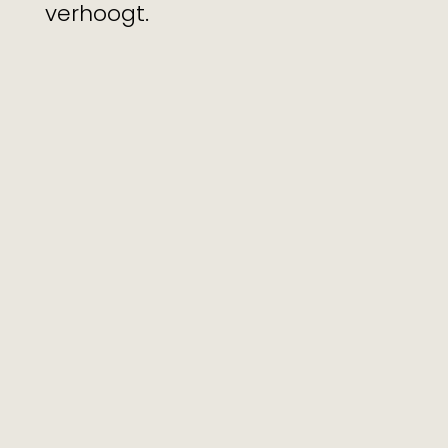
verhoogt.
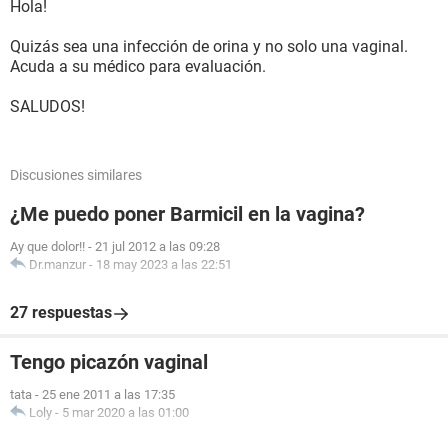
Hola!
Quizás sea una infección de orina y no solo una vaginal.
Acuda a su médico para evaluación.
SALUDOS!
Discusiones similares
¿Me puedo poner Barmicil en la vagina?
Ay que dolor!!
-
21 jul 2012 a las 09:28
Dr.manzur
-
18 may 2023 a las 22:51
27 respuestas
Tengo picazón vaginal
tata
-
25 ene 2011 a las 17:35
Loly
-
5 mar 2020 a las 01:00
...
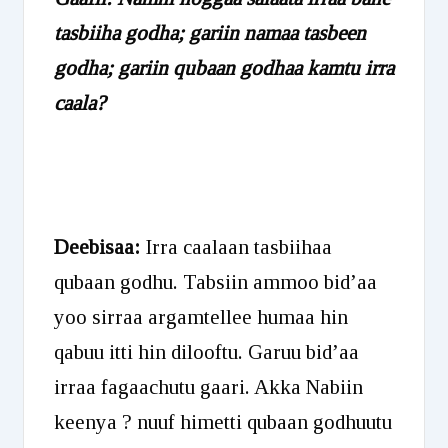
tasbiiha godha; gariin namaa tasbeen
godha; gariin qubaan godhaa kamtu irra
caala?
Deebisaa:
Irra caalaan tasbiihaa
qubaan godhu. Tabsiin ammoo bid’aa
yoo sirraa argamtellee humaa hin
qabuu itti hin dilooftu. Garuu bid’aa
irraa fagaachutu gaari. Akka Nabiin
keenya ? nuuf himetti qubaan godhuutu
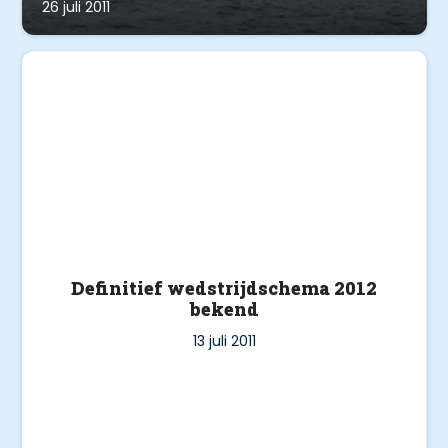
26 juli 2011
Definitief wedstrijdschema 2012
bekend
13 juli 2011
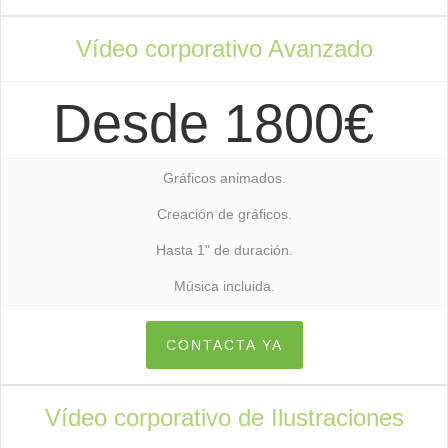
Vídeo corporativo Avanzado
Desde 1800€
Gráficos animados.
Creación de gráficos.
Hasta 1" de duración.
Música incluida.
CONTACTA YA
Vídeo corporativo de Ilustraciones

→ **THE TASK**
Copy the lines above word for word, from the one containing "26 juli 2011" through the one containing "Vídeo corporativo de Ilustraciones", with both ends included. Leave out the pictures.

→ **RESPONSE AREA**
26 juli 2011
Definitief wedstrijdschema 2012
bekend
13 juli 2011
Vídeo corporativo Avanzado
Desde 1800€
Gráficos animados.
Creación de gráficos.
Hasta 1" de duración.
Música incluida.
CONTACTA YA
Vídeo corporativo de Ilustraciones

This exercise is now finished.